California has been a hotbed of the creepiest Labour union corruption ever since. California's "liberal" image merely comes from good weather and beaches which attract an entertainment contingency which often is "liberal". But the people interested and ORGANIZED enough to achieve power are the heirs of the EPIC movement that was very strong in the 1930s. Those groups didn't just evaporate into the ether. They stayed and what we see in California today is the result of their constant and unrelenting local action in California politics.
Merriman crushed Sinclair, and six of the subsequent governors of California were Republicans, including probably the most important conservative politician of the century.

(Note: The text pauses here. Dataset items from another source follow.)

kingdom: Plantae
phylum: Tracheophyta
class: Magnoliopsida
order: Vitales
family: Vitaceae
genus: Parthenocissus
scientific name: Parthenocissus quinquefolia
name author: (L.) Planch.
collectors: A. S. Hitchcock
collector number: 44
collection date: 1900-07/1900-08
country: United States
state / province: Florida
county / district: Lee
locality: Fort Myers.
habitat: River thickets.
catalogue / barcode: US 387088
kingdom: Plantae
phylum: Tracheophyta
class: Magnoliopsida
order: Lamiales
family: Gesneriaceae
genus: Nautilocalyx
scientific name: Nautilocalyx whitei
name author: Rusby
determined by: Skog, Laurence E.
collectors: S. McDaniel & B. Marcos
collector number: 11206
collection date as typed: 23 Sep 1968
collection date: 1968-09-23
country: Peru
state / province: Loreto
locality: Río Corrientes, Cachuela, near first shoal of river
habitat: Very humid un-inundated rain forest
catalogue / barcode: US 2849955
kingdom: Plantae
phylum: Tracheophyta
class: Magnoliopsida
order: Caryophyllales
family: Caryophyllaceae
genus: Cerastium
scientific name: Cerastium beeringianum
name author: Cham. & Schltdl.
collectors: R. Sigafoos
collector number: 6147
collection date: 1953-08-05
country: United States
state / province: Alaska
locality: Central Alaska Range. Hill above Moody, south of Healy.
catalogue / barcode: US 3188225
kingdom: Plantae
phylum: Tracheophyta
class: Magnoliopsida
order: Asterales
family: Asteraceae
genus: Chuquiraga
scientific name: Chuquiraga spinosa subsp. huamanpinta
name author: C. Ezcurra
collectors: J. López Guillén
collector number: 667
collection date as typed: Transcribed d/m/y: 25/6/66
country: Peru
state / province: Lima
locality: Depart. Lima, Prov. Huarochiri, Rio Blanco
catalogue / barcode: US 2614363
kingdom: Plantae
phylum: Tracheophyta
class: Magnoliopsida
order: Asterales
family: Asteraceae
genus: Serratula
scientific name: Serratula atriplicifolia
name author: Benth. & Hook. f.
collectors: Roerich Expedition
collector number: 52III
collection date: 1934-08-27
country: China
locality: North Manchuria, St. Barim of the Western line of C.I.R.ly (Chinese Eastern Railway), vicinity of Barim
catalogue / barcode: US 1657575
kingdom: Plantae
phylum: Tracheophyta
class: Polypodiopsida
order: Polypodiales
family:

California governors have little real power. The real power is in the legislature. Same for Texas.
Don't let his loss in a winner take all system goad you into believing that Sinclair's successful primary run for the democratic party didn't have a major impact.
"Partly as a result of the EPIC movement, in 1934 Democratic voter registration surpassed Republican registration in California for the first time in the twentieth century. Sinclair's vote total was larger than the primary vote for his Republican opponent, Governor Frank Merriam."
Sinclair was the future of California politics.
Proposal: A law can always be deleted by ballot initiative, but a law can never be added by same.
Good start.
A law can always be deleted by ballot initiative, but a law can never be added by same.
I would favor this. As it stands, I read every ballot initiative as "Should Socrates be killed for corrupting the youth?" and vote no.
The tyranny of the majority is no more just than any other tyranny, even if they are not goring your goat just this moment.
If you listen to fools, the Mob rules
Three strikes should have never included drugs. As far as violent crimes go three strikes is too many.
Moonbeam vetoed that bill because the last thing in the world he ever wants to do is reduce government spending.